Activity:
Give back each line in the records that has the word "them" in it.

Material for the task:
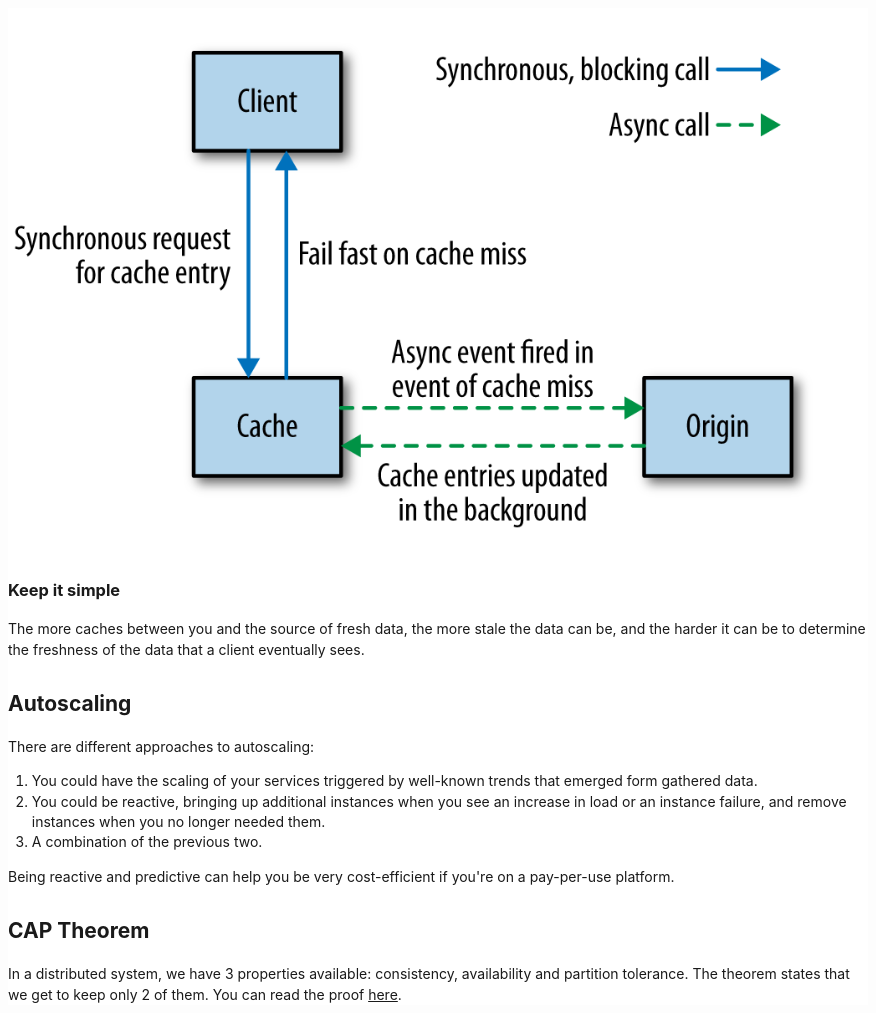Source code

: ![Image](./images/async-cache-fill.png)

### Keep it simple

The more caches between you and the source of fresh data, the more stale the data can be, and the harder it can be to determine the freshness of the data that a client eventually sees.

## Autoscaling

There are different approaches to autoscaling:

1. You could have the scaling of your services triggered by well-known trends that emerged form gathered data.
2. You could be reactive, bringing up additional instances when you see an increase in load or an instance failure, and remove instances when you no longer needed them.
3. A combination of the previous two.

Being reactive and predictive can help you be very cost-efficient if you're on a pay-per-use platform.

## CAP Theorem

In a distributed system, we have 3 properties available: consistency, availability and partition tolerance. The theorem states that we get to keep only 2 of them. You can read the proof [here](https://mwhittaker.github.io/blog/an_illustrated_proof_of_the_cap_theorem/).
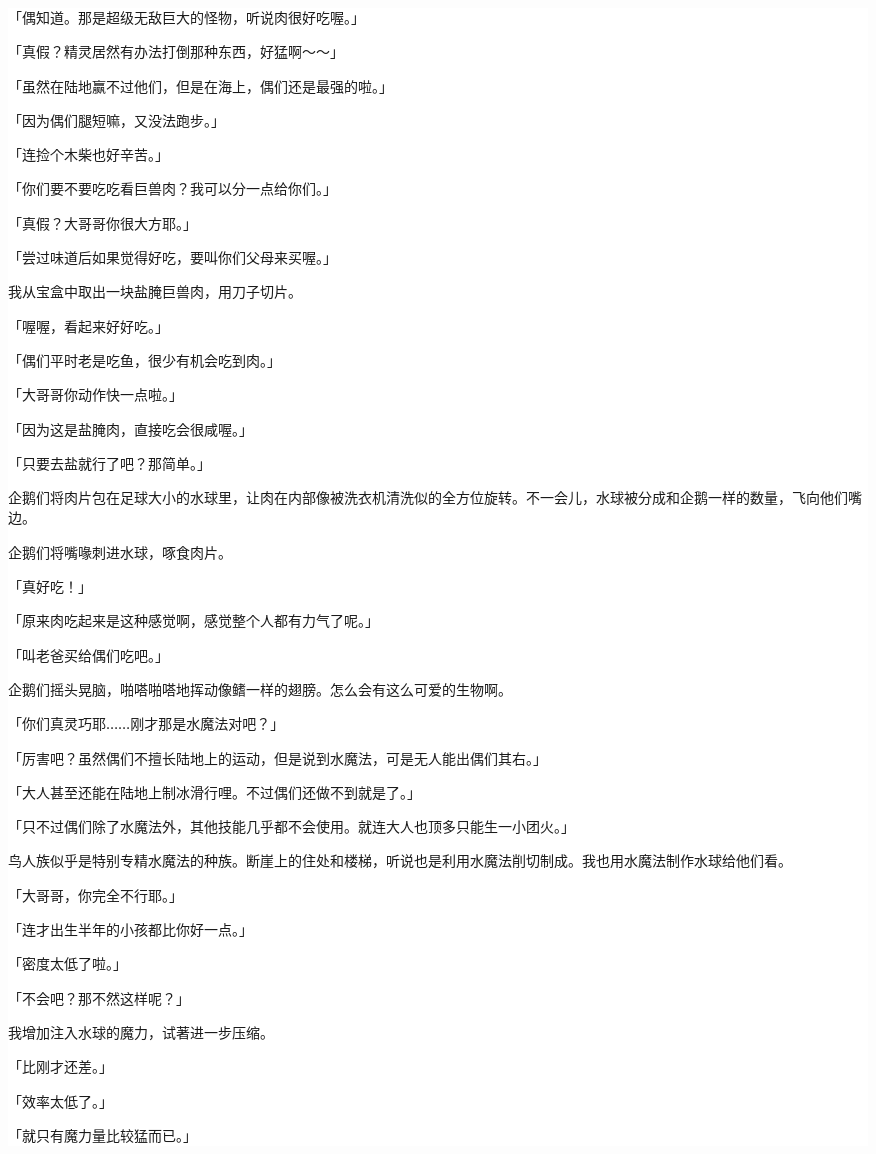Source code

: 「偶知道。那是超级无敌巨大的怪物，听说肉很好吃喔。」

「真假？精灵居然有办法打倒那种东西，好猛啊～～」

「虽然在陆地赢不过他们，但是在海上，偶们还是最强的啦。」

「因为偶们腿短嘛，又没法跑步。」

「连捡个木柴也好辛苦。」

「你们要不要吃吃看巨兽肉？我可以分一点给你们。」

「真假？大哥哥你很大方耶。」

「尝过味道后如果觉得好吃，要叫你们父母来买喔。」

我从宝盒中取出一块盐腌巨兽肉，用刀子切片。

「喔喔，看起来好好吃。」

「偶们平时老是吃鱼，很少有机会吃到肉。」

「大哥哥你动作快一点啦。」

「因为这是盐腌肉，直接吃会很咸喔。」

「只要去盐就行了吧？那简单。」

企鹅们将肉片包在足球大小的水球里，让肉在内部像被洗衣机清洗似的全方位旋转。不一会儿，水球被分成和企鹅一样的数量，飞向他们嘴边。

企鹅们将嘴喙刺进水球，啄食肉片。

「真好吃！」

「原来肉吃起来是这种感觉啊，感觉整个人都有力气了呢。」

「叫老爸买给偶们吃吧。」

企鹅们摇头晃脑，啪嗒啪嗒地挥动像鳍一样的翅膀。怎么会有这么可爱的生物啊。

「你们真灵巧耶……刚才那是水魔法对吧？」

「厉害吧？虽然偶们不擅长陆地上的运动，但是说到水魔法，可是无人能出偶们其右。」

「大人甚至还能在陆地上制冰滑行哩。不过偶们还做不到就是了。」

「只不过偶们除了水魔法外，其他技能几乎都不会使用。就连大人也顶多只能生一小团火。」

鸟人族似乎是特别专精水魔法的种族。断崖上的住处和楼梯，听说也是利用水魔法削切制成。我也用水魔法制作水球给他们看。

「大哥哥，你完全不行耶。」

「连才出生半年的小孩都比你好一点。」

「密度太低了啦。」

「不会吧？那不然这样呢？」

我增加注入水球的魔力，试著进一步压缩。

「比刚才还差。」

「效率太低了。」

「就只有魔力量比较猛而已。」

Task solution:
2. You could be reactive, bringing up additional instances when you see an increase in load or an instance failure, and remove instances when you no longer needed them.
In a distributed system, we have 3 properties available: consistency, availability and partition tolerance. The theorem states that we get to keep only 2 of them. You can read the proof [here](https://mwhittaker.github.io/blog/an_illustrated_proof_of_the_cap_theorem/).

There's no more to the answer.